In the injection nozzle according to another embodiment of the present invention shown in the sectional view of FIG. 2, a compressed air supply passage 10 is formed around the primary side nozzle 1 and the high pressure ejection port 8 is provided in the primary side nozzle 1. It is composed of 6 to 8 holes that are equally spaced in the circumferential direction around the outlet. The needle valve 9 is provided outside the drawing. Further, the entrance 4 of the secondary side nozzle 2 and the mixing chamber 5 are formed in a series of truncated cones.

In FIG. 2, reference numeral 11 is a nut for connecting the end of the compressed air supply passage 10, and 12 is a screwing portion for connecting the end of the steam supply passage (not shown).

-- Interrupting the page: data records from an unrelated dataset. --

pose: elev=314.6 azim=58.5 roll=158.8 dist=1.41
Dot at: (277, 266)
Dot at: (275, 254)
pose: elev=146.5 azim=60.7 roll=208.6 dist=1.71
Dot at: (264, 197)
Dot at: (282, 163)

The other construction, operation and effect are similar to those of the above-mentioned embodiment, and therefore detailed description thereof will be omitted to avoid duplication. FIG. 3 shows a soot blower using an injection nozzle according to another embodiment of the present invention.
Is closed by end plates 23 and 24 at both ends of the inner and outer double pipes 21 and 22, respectively, and a primary steam chamber 25 is provided inside the inner pipe 21 and a secondary side steam chamber 25 is provided between the inner and outer pipes 21 and 22. The primary side nozzles 1 of a plurality (here, five) of injection nozzles are formed on the inner wall of the inner pipe 21 and the secondary side nozzles 2 are supported on the outer wall of the outer pipe 22, respectively. There is. An air passage 27 that connects the secondary air chamber 26 and the high-pressure jet port 8 is formed in the meat wall portion of the secondary nozzle 2.

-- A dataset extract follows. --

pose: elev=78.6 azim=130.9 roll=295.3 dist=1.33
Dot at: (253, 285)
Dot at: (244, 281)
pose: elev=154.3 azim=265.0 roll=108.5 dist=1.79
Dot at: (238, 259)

The other constitution, action and effect of the injection nozzle according to this embodiment are the same as those of the above-mentioned respective embodiments, and in the soot blower using this injection nozzle, the pressure from each injection nozzle is several times that of the conventional one. A mixed gas of propulsive steam and compressed air is ejected. Therefore, it becomes possible to sufficiently blow out the soot by spraying for a short time.

[0026]

As described above, in the injection nozzle of the present invention, the nozzle has a two-stage structure and the primary fluid ejected at a high speed is mixed with the secondary fluid having a higher pressure than this at a higher speed. It is possible to generate a shock wave and jet the airflow with a pressure or a propulsive force that is several times the supply pressure.

[Brief description of drawings]

FIG. 1 is a sectional view of an embodiment of the present invention.

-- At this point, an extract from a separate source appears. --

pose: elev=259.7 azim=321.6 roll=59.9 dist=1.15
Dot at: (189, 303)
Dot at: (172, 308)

FIG. 2 is a sectional view of another embodiment of the present invention.

FIG. 3 is a partially cutaway side view of a sootblower according to another embodiment of the present invention.

[Explanation of symbols]

 1 Primary Nozzle 2 Secondary Nozzle 3 Outlet 4 Entrance 5 Mixing Chamber 6 Throat 7 Outlet 8 High Pressure Jet

Claims (4)

[Claims] 1. A primary side nozzle for injecting a primary fluid at a high speed and an inlet of the primary side nozzle, which is continuous with the outlet of the primary side nozzle, has a diameter larger than the outlet diameter of the primary side nozzle, and the flow passage cross-sectional area is gradually narrowed. A secondary nozzle and a high-pressure jet that is opened around the primary nozzle at the inlet of the secondary nozzle and ejects a secondary fluid from the primary nozzle toward the center of the primary fluid at a pressure higher than that of the primary fluid. An injection nozzle having an outlet. 2. The injection nozzle according to claim 1, wherein the primary fluid is saturated steam and the secondary fluid is room temperature air. 3. The injection nozzle according to claim 1, wherein the throat portion of the secondary side nozzle is provided with a spiral groove or protrusion that gives a swirling component to the fluid passing through the throat portion. . 4. The injection nozzle according to claim 1, wherein a throat diameter of the secondary side nozzle is formed to be equal to an outlet diameter of the primary side nozzle.